Tim Jones, president of Artscape, a non-profit group that’s revitalized many Toronto neighbourhoods by turning heritage buildings into art spaces, sees much potential in the vacated Red Deer transit barns.
Located in the former civic yards in the Riverlands area, the barns are close to downtown, the Red Deer River, bike paths, and even Red Deer College. The latter presents an interesting opportunity, said Jones, who’s been dubbed a social entrepreneur for putting into action his idea of using artists to revive neighbourhoods.
He noted that dozens of visual artists, filmmakers, musicians, and actors graduate from the college each year. But most of these young people leave the city if they don’t find enough interesting things to do here.
“One of the biggest drains on smaller communities, financially and socially, is the out-migration of their youth,” said Jones, on Wednesday, after addressing a focus group that’s looking at how to redevelop the vacant Red Deer transit barns.
He feels Red Deer would gain vibrancy by retaining these young, creative citizens — or even attracting artists from larger, less affordable centres.
The key is creating local opportunities, added Jones. For instance, this could mean creating more affordable studio and living spaces than are available in the surrounding larger centres.

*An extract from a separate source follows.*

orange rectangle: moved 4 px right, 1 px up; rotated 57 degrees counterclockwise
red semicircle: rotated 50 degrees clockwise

It isn’t accidental that all Artscapes projects in Toronto — including transformations of a former Victorian industrial complex into a profusion of specialty shops and cafes, and dilapidated streetcar barns into award-winning multi-use for arts, environmental and community space — have catered to the artistic community.
Jones, believes artists are pivotal to the redevelopment of neighbourhoods.

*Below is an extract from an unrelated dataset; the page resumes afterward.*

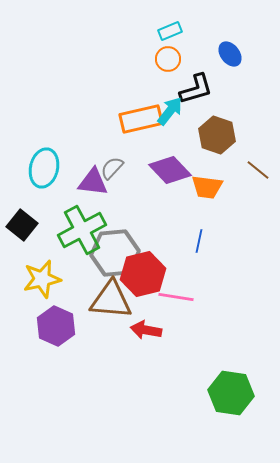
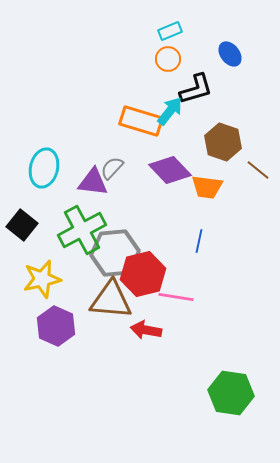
orange rectangle: moved 2 px down; rotated 30 degrees clockwise
brown hexagon: moved 6 px right, 7 px down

They tend to move into low-rent digs and start up artsy ventures. Their trendy stores, cafes and galleries then attract shoppers and pedestrians, which usually drives up property values in the area.
Artscape has gotten many projects going by gathering a “critical mass” of artists, who can collectively afford a down-payment and pay a mortgage. Municipal support, government grants, and fundraising were also used to finance ventures, said Jones, who described his group as a sort of middle-man, bringing together artists and financial institutions to make projects happen.
Along with the creative set, Artscape has also involved other stakeholders, including environmental agencies and educational groups.
Creating a mix of artistic and market space in the Red Deer transit barns has been discussed locally. And Jones believes these are promising ideas.
He said a local approach is imperative to any project. “It takes imagination to look at a site . . . and it’s important to be creative.”
Twenty-five people from the city’s business, cultural communities and farmer’s market were invited to brainstorm for ideas on Wednesday in the Scott Block. This will lead to a developing an action plan. Colleen Jensen, the city’s community services director, anticipates great ideas will result.
She added the Scott Block is an example of a community revitalization project that’s worked out well for users, such as dance and theatre groups, and the downtown.